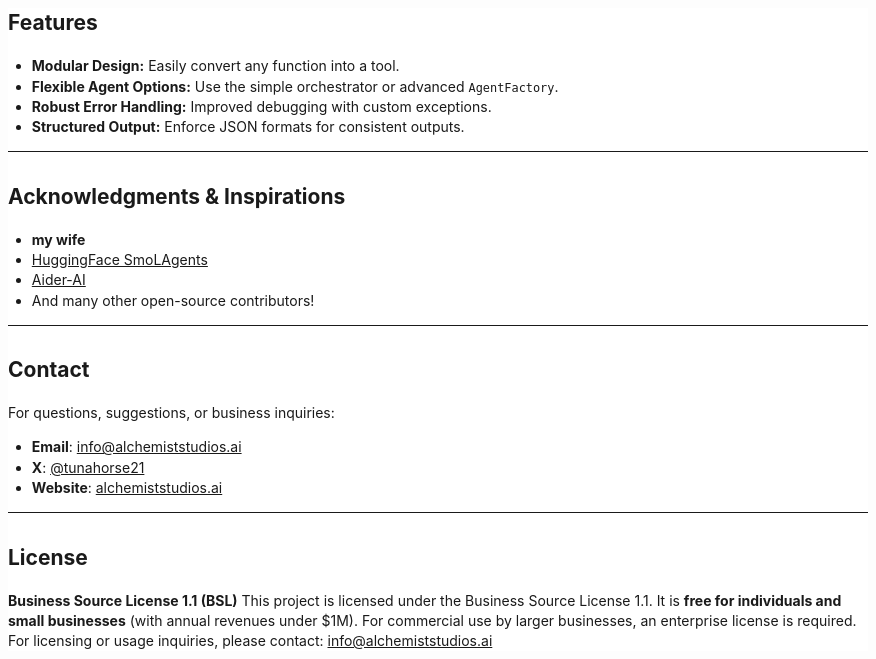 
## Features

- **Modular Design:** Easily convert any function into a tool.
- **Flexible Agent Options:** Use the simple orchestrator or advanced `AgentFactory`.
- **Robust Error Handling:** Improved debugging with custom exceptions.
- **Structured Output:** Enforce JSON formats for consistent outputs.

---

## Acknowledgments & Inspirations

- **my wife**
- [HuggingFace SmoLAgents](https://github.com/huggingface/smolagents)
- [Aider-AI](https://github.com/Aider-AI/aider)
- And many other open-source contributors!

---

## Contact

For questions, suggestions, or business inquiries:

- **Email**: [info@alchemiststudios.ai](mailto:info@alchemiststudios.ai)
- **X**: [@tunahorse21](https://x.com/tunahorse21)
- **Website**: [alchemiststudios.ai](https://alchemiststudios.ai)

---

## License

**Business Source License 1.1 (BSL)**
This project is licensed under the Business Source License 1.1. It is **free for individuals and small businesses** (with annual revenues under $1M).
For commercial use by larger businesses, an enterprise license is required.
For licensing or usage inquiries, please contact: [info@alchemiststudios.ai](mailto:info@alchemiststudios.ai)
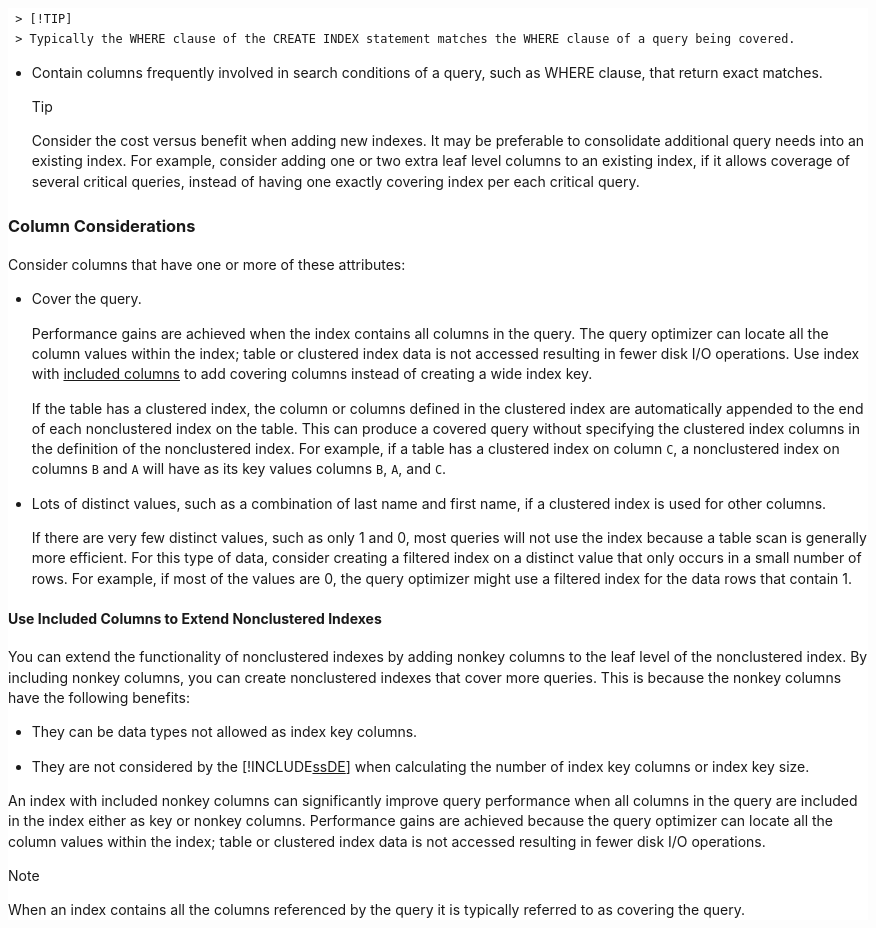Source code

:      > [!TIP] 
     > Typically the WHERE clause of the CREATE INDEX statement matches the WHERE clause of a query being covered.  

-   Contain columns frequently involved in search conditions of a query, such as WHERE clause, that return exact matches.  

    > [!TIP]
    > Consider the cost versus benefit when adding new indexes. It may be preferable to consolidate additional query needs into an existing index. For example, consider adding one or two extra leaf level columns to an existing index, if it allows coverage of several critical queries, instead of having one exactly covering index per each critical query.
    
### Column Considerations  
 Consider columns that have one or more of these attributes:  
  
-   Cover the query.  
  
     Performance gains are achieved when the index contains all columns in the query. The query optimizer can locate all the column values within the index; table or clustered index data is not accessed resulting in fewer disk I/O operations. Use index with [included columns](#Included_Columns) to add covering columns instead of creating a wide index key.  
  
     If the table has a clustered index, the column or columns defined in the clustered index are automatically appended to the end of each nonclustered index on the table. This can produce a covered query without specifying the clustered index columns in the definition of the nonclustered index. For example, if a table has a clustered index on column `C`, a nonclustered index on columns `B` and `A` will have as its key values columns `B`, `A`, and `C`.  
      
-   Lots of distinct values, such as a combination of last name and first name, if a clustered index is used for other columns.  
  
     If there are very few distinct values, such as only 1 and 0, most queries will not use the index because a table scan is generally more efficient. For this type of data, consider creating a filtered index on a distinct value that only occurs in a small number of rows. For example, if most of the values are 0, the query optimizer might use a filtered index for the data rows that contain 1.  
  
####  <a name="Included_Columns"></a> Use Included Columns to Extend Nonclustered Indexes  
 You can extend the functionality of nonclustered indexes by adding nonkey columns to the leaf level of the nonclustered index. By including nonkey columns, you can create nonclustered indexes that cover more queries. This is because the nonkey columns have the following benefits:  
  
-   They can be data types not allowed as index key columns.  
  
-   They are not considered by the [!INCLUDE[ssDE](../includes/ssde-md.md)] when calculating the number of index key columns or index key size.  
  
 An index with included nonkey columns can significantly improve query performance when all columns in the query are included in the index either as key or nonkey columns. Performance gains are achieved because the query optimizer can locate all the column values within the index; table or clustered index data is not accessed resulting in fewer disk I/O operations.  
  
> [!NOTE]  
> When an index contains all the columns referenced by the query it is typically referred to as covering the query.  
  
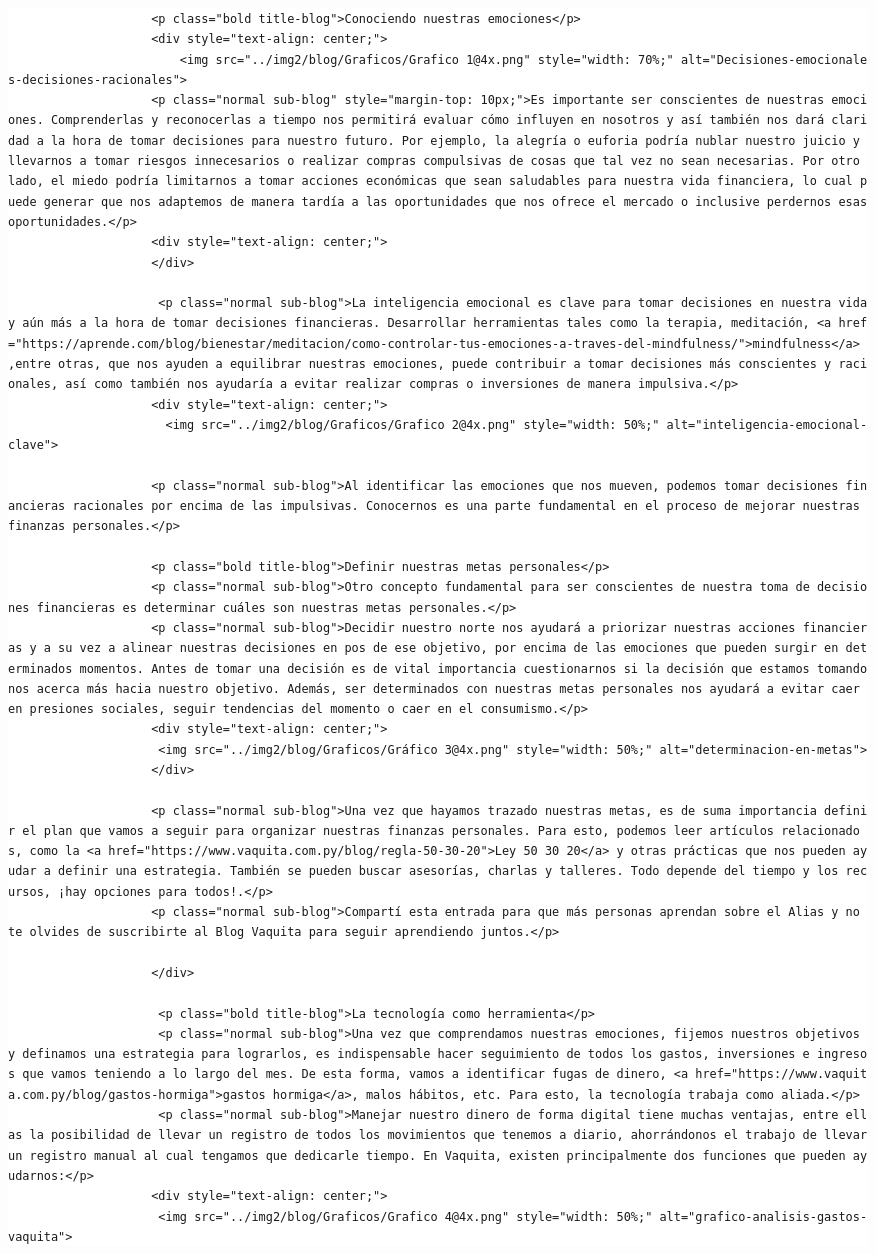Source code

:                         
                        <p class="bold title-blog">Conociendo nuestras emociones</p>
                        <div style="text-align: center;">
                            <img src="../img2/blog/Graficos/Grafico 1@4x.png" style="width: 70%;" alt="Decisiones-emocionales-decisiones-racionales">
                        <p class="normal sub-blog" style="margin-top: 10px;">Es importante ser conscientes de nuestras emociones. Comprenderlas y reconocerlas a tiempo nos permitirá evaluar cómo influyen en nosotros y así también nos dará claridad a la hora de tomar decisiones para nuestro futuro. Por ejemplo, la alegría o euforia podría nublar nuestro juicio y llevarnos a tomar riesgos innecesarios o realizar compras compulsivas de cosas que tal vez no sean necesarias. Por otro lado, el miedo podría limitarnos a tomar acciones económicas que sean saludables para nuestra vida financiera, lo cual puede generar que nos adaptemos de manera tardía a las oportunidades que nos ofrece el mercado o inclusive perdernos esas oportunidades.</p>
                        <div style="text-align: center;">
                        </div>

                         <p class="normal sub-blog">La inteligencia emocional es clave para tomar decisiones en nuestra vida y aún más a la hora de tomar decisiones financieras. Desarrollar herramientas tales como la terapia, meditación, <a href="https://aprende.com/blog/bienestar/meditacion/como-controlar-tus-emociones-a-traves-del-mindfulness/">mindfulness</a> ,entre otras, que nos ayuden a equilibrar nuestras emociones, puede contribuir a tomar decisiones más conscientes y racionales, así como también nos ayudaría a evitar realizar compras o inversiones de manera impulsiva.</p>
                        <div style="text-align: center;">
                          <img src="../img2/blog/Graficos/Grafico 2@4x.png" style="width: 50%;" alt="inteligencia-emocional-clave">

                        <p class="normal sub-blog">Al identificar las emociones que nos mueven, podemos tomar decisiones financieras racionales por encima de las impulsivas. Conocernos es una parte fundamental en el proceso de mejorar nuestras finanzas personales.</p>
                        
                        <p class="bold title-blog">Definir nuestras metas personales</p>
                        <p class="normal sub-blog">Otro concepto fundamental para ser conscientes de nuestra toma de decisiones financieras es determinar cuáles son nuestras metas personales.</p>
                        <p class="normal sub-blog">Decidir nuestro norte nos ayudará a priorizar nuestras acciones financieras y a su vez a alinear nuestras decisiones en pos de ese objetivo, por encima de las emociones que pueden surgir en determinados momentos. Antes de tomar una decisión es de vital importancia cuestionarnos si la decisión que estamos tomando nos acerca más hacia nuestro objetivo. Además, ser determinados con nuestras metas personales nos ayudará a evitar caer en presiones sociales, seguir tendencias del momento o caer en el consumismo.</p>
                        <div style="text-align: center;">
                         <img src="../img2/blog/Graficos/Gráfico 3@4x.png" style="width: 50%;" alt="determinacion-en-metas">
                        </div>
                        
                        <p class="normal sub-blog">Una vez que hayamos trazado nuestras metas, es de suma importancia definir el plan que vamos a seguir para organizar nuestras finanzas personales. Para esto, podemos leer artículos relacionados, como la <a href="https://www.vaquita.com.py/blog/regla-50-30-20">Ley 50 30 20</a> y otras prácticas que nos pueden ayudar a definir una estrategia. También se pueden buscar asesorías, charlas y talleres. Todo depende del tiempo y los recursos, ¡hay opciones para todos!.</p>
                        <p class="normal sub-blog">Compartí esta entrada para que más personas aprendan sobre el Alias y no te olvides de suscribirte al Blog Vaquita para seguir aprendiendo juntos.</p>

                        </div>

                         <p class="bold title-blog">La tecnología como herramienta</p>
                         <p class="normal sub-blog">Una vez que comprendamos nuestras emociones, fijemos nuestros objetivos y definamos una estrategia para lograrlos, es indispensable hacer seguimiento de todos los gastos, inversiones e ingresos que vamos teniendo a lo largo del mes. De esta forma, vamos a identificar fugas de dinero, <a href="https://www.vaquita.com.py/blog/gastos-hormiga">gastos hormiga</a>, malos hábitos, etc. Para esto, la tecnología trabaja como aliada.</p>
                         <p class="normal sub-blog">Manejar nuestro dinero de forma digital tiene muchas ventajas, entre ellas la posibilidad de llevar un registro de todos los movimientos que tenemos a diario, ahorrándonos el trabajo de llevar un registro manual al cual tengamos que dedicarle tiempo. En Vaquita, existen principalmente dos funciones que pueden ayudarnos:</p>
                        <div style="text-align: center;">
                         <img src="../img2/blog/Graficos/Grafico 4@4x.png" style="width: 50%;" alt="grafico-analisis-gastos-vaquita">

^^^^

▶ _What to produce_
Read the entries above and find each line holding the word "href". Copy it out.

▶ _Exercise solution_
                         <p class="normal sub-blog">La inteligencia emocional es clave para tomar decisiones en nuestra vida y aún más a la hora de tomar decisiones financieras. Desarrollar herramientas tales como la terapia, meditación, <a href="https://aprende.com/blog/bienestar/meditacion/como-controlar-tus-emociones-a-traves-del-mindfulness/">mindfulness</a> ,entre otras, que nos ayuden a equilibrar nuestras emociones, puede contribuir a tomar decisiones más conscientes y racionales, así como también nos ayudaría a evitar realizar compras o inversiones de manera impulsiva.</p>
                        <p class="normal sub-blog">Una vez que hayamos trazado nuestras metas, es de suma importancia definir el plan que vamos a seguir para organizar nuestras finanzas personales. Para esto, podemos leer artículos relacionados, como la <a href="https://www.vaquita.com.py/blog/regla-50-30-20">Ley 50 30 20</a> y otras prácticas que nos pueden ayudar a definir una estrategia. También se pueden buscar asesorías, charlas y talleres. Todo depende del tiempo y los recursos, ¡hay opciones para todos!.</p>
                         <p class="normal sub-blog">Una vez que comprendamos nuestras emociones, fijemos nuestros objetivos y definamos una estrategia para lograrlos, es indispensable hacer seguimiento de todos los gastos, inversiones e ingresos que vamos teniendo a lo largo del mes. De esta forma, vamos a identificar fugas de dinero, <a href="https://www.vaquita.com.py/blog/gastos-hormiga">gastos hormiga</a>, malos hábitos, etc. Para esto, la tecnología trabaja como aliada.</p>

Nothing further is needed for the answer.